To address long-standing resident complaints about wet basements and washed-out roadways, the town last year commissioned Wendel Duschscherer Architects and Engineers to develop a flood mitigation plan for the town.

Local and federal guidelines recommend that drainage systems be designed to withstand all but a 50-year or 100-year major flood event. But some drainage systems in flood-prone parts of Amherst have flood limitations as low as two to three years.

The consultants focused primarily on two troublesome drainage ditches that run north-south in Amherst, east of Hopkins Road. One of the ditches also collects water upstream from the Town of Clarence to the east.

Wendel Duschscherer produced a recommended action plan two months ago. The firm’s key recommendations, which will be the subject of Monday’s public hearing, include:

• The creation of two retention ponds upstream along Youngs Road and at Bassett Park, both town property, in addition to the proposed expansion of an existing retention pond on the private property of the Amberleigh Retirement Community on Maple Road.

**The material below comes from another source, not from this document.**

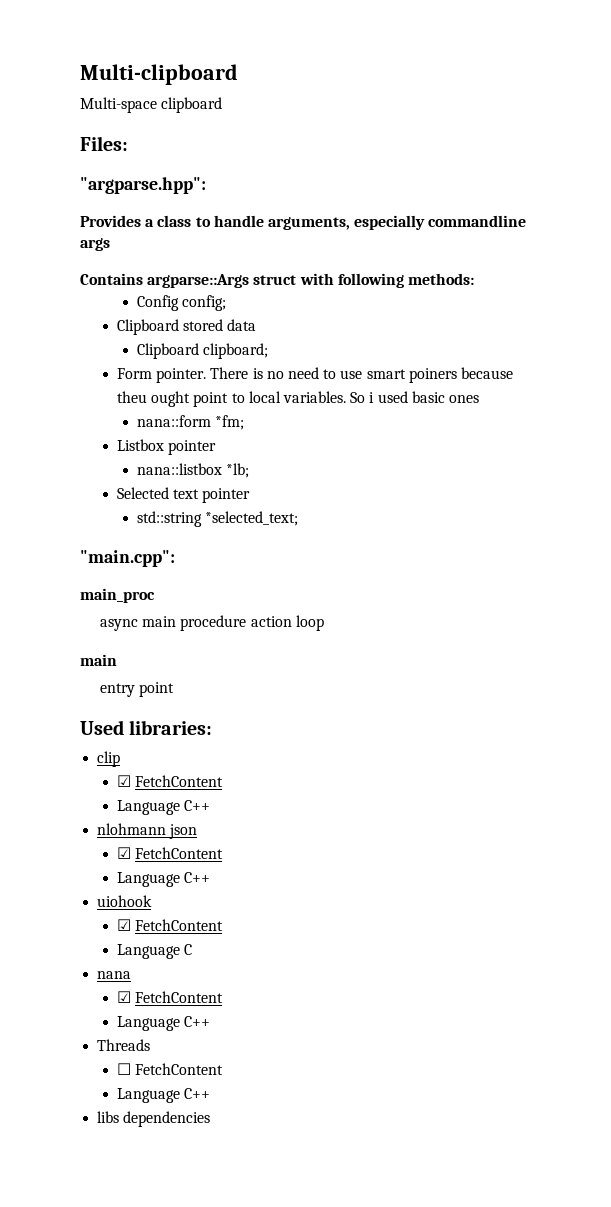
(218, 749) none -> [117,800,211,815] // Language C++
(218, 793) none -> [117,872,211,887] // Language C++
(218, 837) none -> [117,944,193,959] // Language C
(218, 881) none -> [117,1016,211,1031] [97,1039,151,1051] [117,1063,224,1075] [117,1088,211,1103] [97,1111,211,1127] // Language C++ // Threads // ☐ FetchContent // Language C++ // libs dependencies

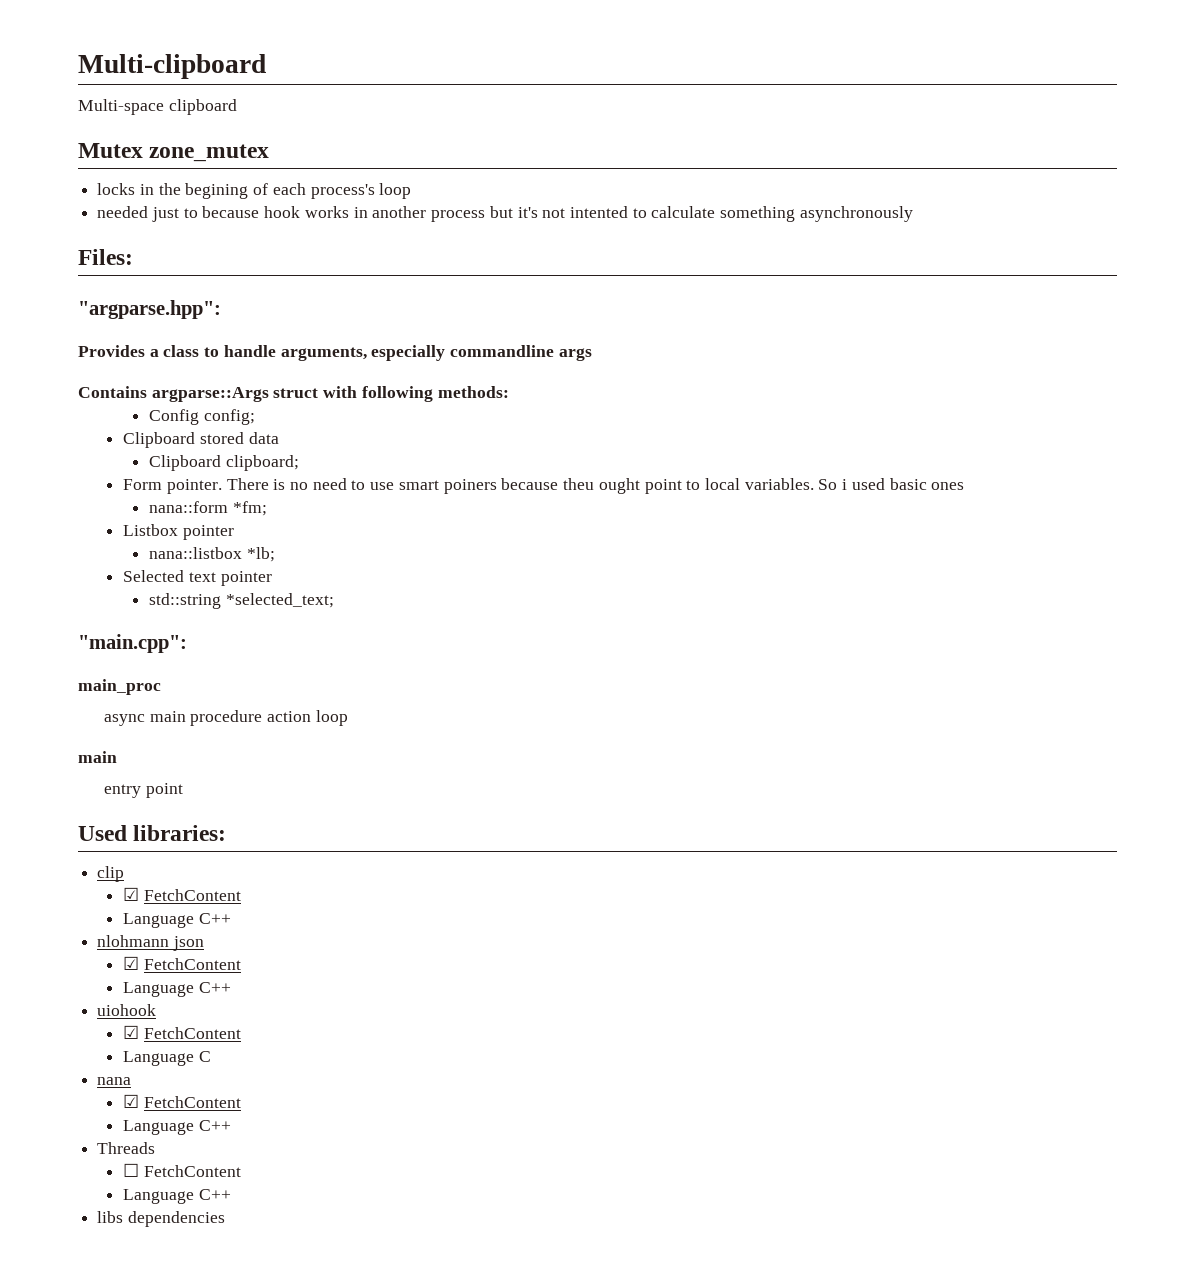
(223, 105) none -> [78,143,270,162] [97,183,412,199] [97,206,913,222] // Mutex zone_mutex // locks in the begining of each process's loop // needed just to because hook works in another process but it's not intented to calculate something asynchronously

The retention ponds would hold storm water upstream so that it lessens likelihood of properties flooding downstream as the ditches empty into Ellicott and Tonawanda creeks.

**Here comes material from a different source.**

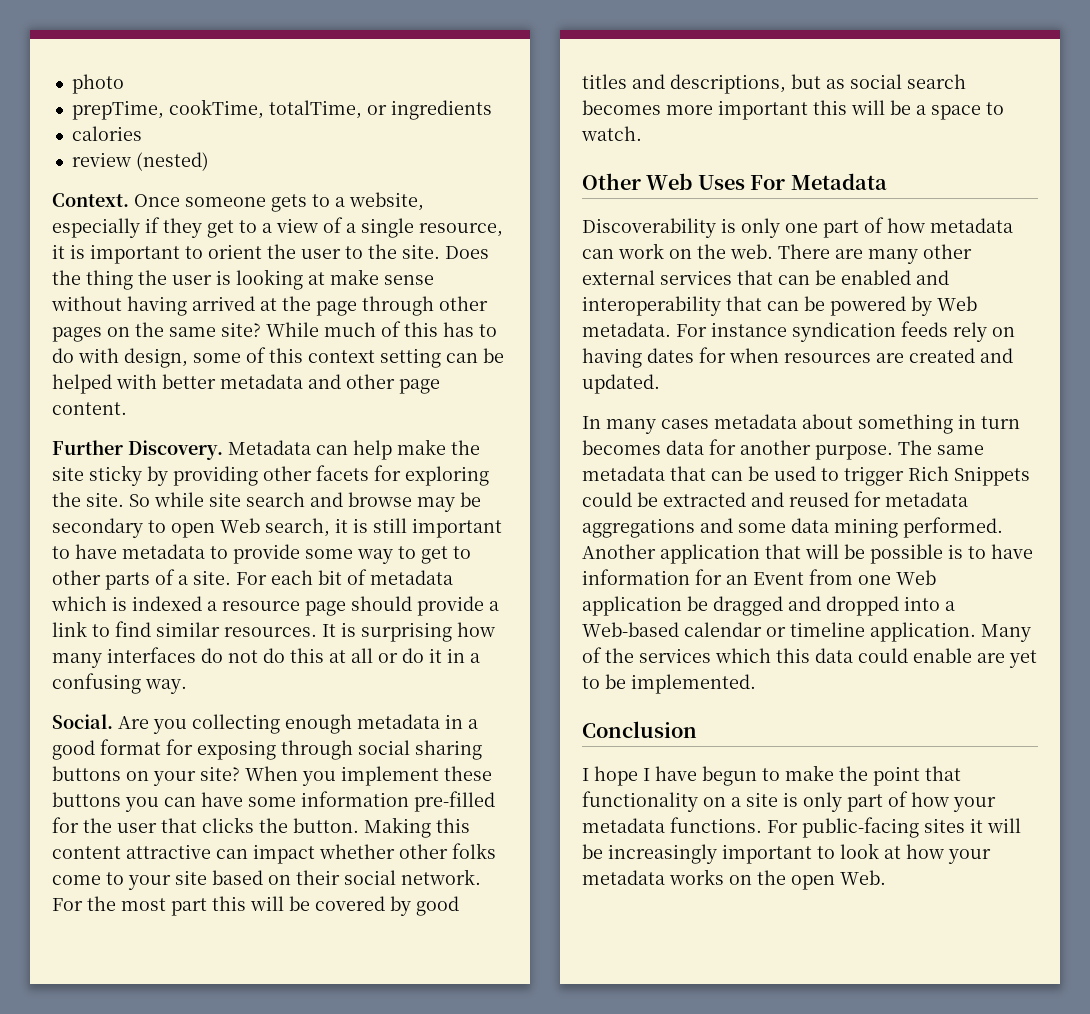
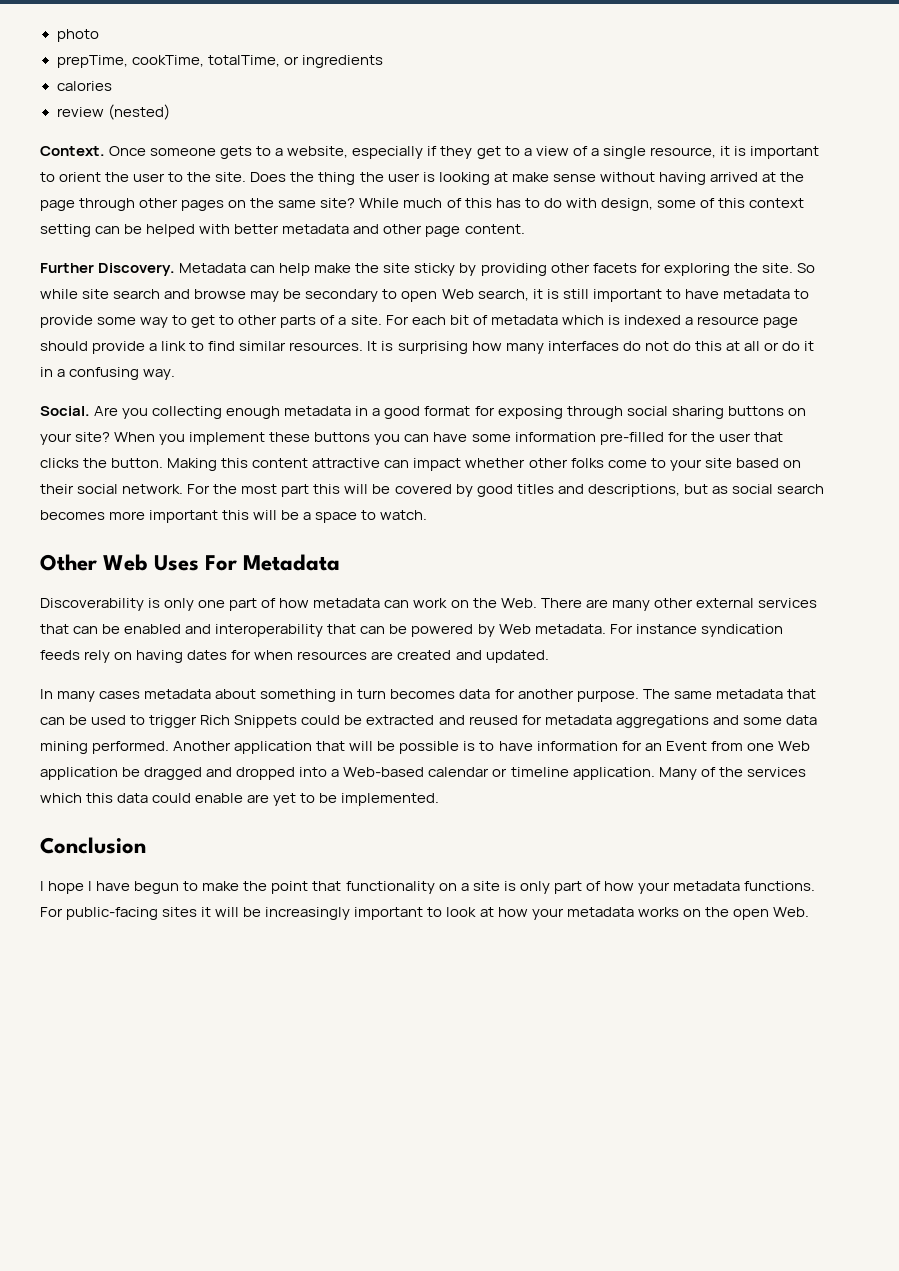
[730,244,773,259] web. -> [500,598,537,608] Web.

The plan also recommends constricting a storm-water outlet at Windsor Park Dam, adjacent to the Amberleigh pond.

• Cleaning, deepening and widening various ditch sections.

• Improving or reconstructing 16 bridges and culverts that run along or over the flood-prone ditches. Two would involve county cooperation, and two would involve negotiations with private property owners.

After the public hearing, the Town Board will have to delay its vote on the $1.7 million in town borrowing even though board support seems to exist for the ambitious drainage program.

The board must first agree to pay $134,930 upfront to cover the design phase of the drainage plan to satisfy state environmental review requirements.